I wouldn’t go straight to pills- it seems to me like you just aren’t happy with your life. Do what you need to do for you. Make yourself the priority – I promise your relationship naturally improve.

Post # 14
Member
1695 posts
Bumble bee
  • Wedding: March 2012

@KaylieJordan14:  It definitely CAN affect your relatioship.  It used to drive Darling Husband nuts that he couldn’t help me “feel happy”. 

Also, a symptom of depression is being not as interested in the things that usually make you happy.

Did you get in to the dr on Monday?

Post # 15
Member
1106 posts
Bumble bee
  • Wedding: May 2014

@KaylieJordan14:  I’m going through something VERY similar. I moved to a new town where my boyfriend worked and this is my first semester back to college, and BOY AM I STRESSED! I know that it affects my relationship every now and then, my huney will mention that I always seem stressed and upset and I notice that I like to sleep a LOT more often then I normally did.. I even get upset to the point of crying and just not being able to make myself do homework.

 

I think one of the biggest problems for me is how badly I just want to start my life with my boyfriend, we are holding off on a lot of things until I graduate (buying a house, getting married, etc.) and so not only do I want to start building a life for myself but I want to build a life with him. If you ever need someone to just talk to, feel free to message me. I’m in a position where I left all of my friends and family to move out to where my boyfriend lives/works, so I know how lonely it can be. One thing that helps me, is making sure I get at least one day a week (and its usually only one day) that both my boyfriend and I have off where I dont even THINK about my school. I work extra hard the day before to make sure I get everything done that needs to be done, and it has REALLY helped our relationship. Good luck with figuring out whats going on though, know that you’re not alone and everything you’re going through (the stress of school, etc) is completely normal. *hug*

Post # 16
Member
3248 posts
Sugar bee
  • Wedding: May 2015

Oh, my. All the stories everyone’s contributed already, plus yours, KaylieJordan14, sound a lot like what happened to me in college also, although I was single. I think the problem you’re having could indeed be depression; I struggled with it in college (partially because I was single, but also because of many other things), and it sucked. . . not being interested in anything, eating too much/too little, being exhausted, crying all the time, even some really bad, dark thoughts about myself. I got through it thanks to the fact that I was in college in a beautiful place that offered lots of opportunity for cycling and hiking (so I got a lot of exercise), and because my best friend was in the same emotional state and we supported each other. Now, though, I really wish I’d gone to see a counselor, because I was miserable. It can be kind of scary to feel so down.

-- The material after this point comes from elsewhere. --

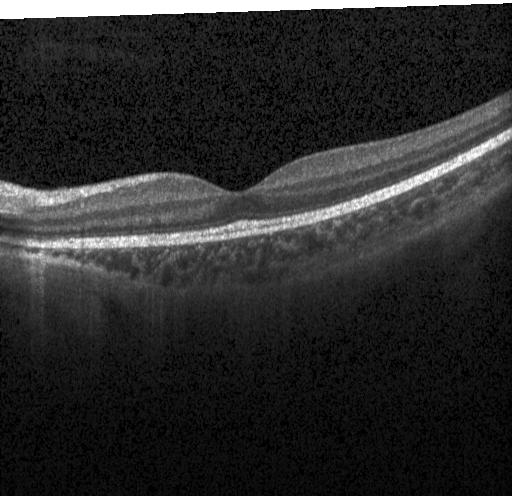

Optical coherence tomography scan — Finding: neither CNV, DME, nor drusen.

My advice is– go to a school counselor, or a private one if you’d prefer. Even a doctor or a natural health doctor/naturopath. Or a good church group or pastor, as you said! Find someone to help you– it’s way better than suffering through it! Also, reserving time just for you and your boyfriend, when you can just focus on each other, would probably help a lot. And– maybe consider taking a year off from school after this semester’s over, and working– I imagine that would help hugely for figuring out what you want to be studying. Then you might be able to save money towards your future wedding or house, too.

Now that I’m in my mid-twenties, I think I’d have been better off if I’d taken a year away from school, taken a break, and been in in the “real world” for a while, rather than suffering through feeling kind of lost, like I did. And now that I’ve been out of college and worked for a while, I know what I want to do/study and am hopefully going to grad school soon.

Best of luck to you– exercise, try to get homework done so you and your Boyfriend or Best Friend have time for each other, find a counselor/pastor/doctor to talk to, and also make sure you get out in the sun enough– sunlight is great for making happy chemicals in one’s brain! I hope you figure this out, and feel better soon!